Required work: Using the data beneath this instruction, retype only the lines from the one that contains "21: (583, 524, 1.54)" down to the one that contains "37: (834, 401, 1.61)", both included, exactly as they appear.

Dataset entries
=====

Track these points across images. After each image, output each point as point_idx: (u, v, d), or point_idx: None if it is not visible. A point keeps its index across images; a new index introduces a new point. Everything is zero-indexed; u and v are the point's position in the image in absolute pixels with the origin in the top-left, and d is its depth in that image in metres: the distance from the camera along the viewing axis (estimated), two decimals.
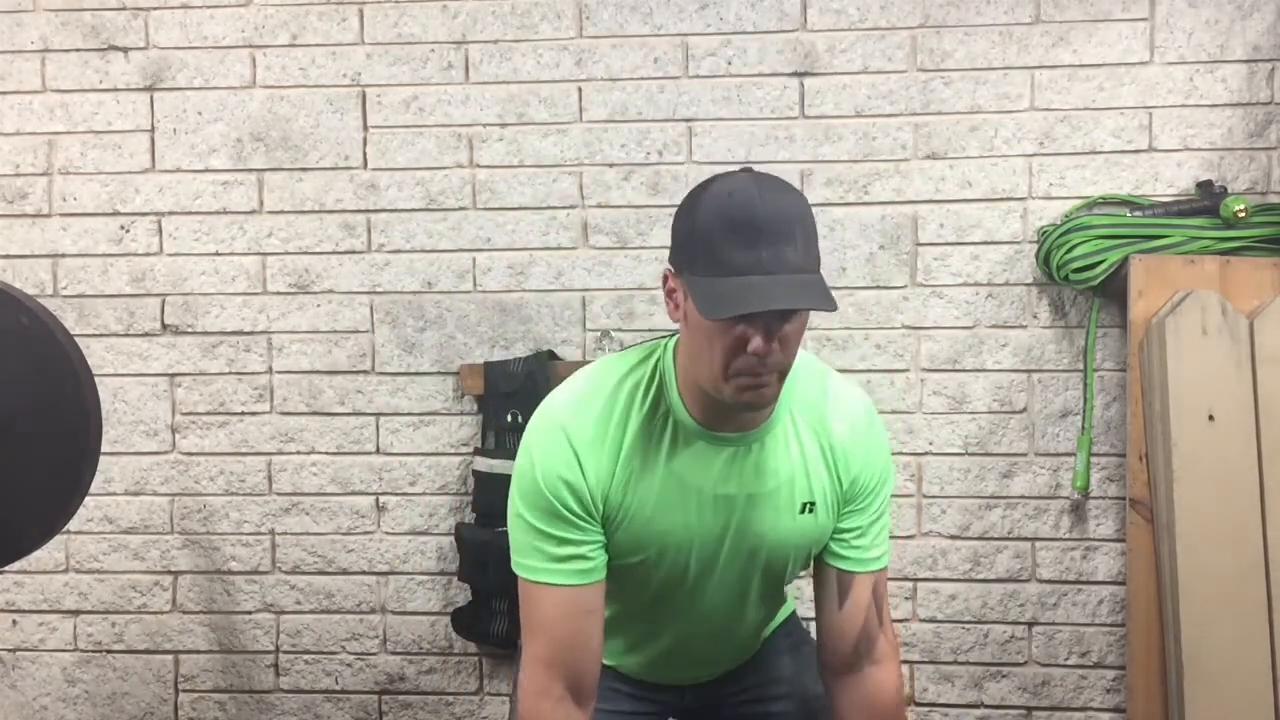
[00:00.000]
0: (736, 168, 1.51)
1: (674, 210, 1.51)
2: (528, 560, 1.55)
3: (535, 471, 1.53)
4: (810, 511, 1.59)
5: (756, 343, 1.40)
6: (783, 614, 1.87)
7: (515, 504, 1.56)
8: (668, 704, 1.83)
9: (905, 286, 2.67)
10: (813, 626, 1.75)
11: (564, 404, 1.57)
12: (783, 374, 1.48)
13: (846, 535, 1.63)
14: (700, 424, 1.54)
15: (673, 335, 1.60)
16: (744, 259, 1.37)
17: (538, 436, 1.56)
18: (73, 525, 2.64)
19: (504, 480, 1.69)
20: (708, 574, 1.61)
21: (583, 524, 1.54)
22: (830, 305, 1.38)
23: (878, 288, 2.67)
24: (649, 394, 1.56)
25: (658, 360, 1.58)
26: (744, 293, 1.37)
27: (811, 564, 1.70)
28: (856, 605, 1.64)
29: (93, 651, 2.84)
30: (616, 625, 1.70)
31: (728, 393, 1.46)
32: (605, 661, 1.73)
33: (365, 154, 2.74)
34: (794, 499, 1.58)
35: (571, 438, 1.53)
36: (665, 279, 1.51)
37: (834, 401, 1.61)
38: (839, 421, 1.60)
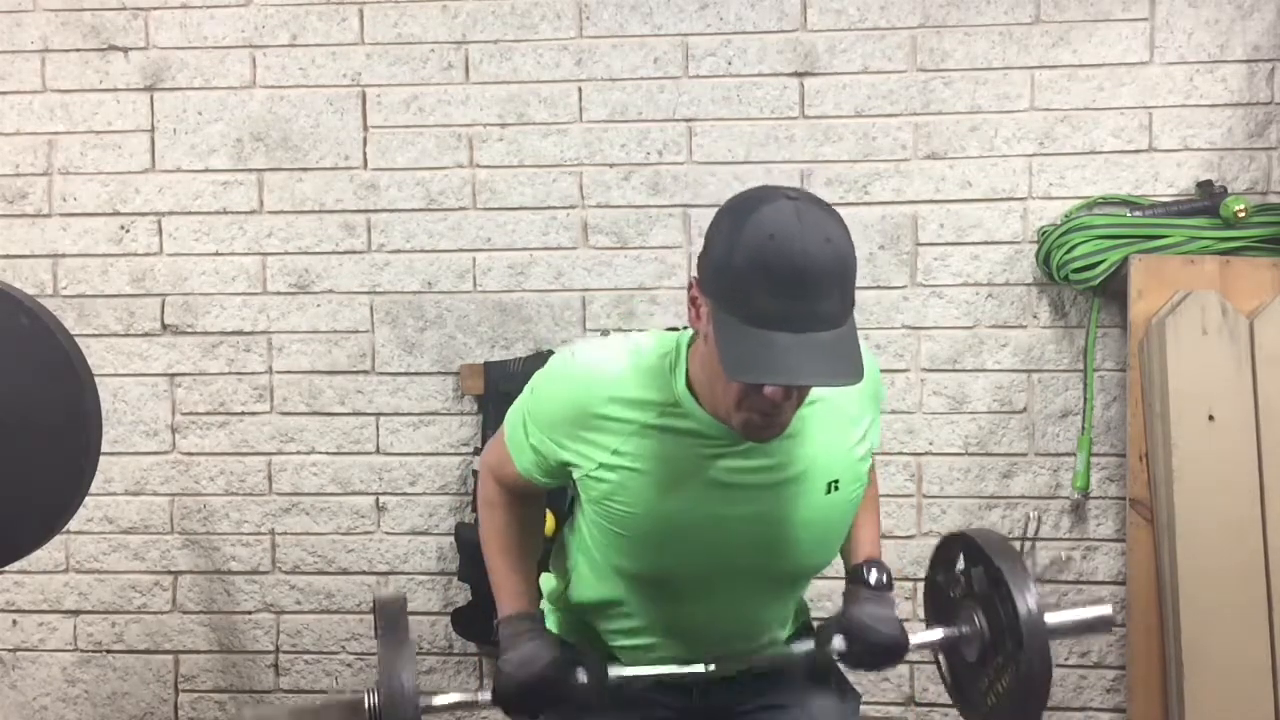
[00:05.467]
0: (784, 187, 1.43)
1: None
2: (513, 429, 1.65)
3: (551, 392, 1.62)
4: (836, 489, 1.58)
5: (774, 390, 1.38)
6: (797, 623, 1.83)
7: (535, 382, 1.65)
8: (676, 712, 1.81)
9: (905, 286, 2.67)
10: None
11: (611, 361, 1.58)
12: (797, 408, 1.46)
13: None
14: (716, 419, 1.51)
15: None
16: (775, 309, 1.34)
17: (575, 367, 1.61)
18: (73, 525, 2.64)
19: None
20: (726, 563, 1.59)
21: (545, 459, 1.60)
22: (856, 378, 1.35)
23: (878, 288, 2.67)
24: (667, 386, 1.54)
25: (670, 359, 1.56)
26: (770, 355, 1.33)
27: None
28: None
29: (93, 651, 2.84)
30: (623, 613, 1.68)
31: (735, 422, 1.45)
32: (615, 652, 1.72)
33: (365, 154, 2.74)
34: (819, 479, 1.56)
35: (584, 399, 1.56)
36: (690, 285, 1.47)
37: None
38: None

=====

Your solution:
21: (583, 524, 1.54)
22: (830, 305, 1.38)
23: (878, 288, 2.67)
24: (649, 394, 1.56)
25: (658, 360, 1.58)
26: (744, 293, 1.37)
27: (811, 564, 1.70)
28: (856, 605, 1.64)
29: (93, 651, 2.84)
30: (616, 625, 1.70)
31: (728, 393, 1.46)
32: (605, 661, 1.73)
33: (365, 154, 2.74)
34: (794, 499, 1.58)
35: (571, 438, 1.53)
36: (665, 279, 1.51)
37: (834, 401, 1.61)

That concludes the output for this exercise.